SURFSIDE SIX

The Rowans could safely ignore their neighbors' whispers. But their good luck started to change when they hired a popular Savannah eccentric named Gordon Varnedoe as a fund-raiser. Varnedoe, whose older brother Kirk is the director of painting and sculpture at New York's Museum of Modern Art, is a burly fifty-eight-year-old rugby enthusiast with a disarming gap-toothed smile and a legendary obsession with Batman. When I first met him, he wore a winged Batman logo embroidered in his pin-striped shirt, embossed on his belt buckle, and printed on his tie. Varnedoe drove around Savannah in a black Dodge van-the "Batvan"-with logos stamped on the wheel covers. He also owned a small outboard he christened the "Batboat." Varnedoe sometimes wore a cape.

He was gregarious (friends call him a "cuddly bear") and an asset to the aloof, chilly Rowans. They provided Varnedoe, whose career in real estate was foundering, with a steady, respectable job. He used his undeniable skill-socializing-for SCAD, placating persnickety downtown neighbors and talking up the school to local businessmen. He became the art school's most zealous booster.

In the fall of 1991, Batman, in the role of fund-raiser, stumbled onto a business opportunity that would eventually spoil his relationship with the Rowans and contribute to the unraveling calm at their school. A plastic surgeon from Florida wanted to donate a floating restaurant to SCAD for a tax break. "It was called Surfside Six," Varnedoe recalled. "Back in the Sixties, it was featured in a television show of the same name." The Rowans had accepted gifts of buildings, but they had little use for a modestly famous floating restaurant-what would they do with it? They wanted cash.
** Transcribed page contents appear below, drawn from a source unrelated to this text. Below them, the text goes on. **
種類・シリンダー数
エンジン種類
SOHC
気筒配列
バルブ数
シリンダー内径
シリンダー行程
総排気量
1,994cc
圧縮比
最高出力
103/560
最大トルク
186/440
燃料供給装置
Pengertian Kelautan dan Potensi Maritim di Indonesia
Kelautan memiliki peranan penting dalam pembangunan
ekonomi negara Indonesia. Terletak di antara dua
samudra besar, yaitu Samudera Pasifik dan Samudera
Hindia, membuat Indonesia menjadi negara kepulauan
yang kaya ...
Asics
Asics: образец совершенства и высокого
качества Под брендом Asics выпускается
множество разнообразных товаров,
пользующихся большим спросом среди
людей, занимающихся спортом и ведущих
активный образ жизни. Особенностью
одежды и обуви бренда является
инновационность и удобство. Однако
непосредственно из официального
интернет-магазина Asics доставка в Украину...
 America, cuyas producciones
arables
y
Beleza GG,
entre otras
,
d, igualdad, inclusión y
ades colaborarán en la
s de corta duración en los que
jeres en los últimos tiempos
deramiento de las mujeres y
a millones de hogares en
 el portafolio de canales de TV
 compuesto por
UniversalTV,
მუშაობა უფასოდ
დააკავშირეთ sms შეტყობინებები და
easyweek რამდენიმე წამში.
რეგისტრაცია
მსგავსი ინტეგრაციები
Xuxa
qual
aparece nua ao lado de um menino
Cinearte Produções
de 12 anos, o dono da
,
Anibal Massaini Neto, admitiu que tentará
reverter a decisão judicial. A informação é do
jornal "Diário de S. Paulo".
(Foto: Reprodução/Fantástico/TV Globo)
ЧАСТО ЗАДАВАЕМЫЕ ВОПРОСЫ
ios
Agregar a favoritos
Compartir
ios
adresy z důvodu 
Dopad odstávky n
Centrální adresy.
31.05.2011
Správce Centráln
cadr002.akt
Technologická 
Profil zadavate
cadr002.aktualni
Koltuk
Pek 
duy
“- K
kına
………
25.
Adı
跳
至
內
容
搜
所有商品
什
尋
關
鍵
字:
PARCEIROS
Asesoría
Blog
So Varnedoe proposed a solution beneficial to all: He would put up $200,000 of his own money to buy the boat. The doctor, in turn, could donate the proceeds to SCAD and get his write-off. Varnedoe asked only that SCAD's attorney help him complete the paperwork necessary to get the thing open. All parties agreed, and Varnedoe bought Surfside Six and had it towed by tug all the way from Jacksonville to Savannah.

The barge soon became a financial sinkhole. Varnedoe took out a loan and, in all, tied up $352,000 in the venture. SCAD wasn't helping him though, Varnedoe said, and the entire episode became an intense psychological drain as well. Exhausted from stress, he took a month off from his work at SCAD to see his family and deal with Surfside Six.

When he returned, in February 1992, Varnedoe did something he knew would get him in trouble: He had lunch at a popular Savannah restaurant with the head of the Downtown Neighborhood Association, a group of downtown residents who had clashed with SCAD over parking spots and historical preservation. When the Rowans, who put enormous stock in employee loyalty, heard about the meeting, they fired Varnedoe, saying he'd stabbed them in the back. The Rowans and Batman, though, weren't through with each other. Growing unrest among the students would put them on a collision course.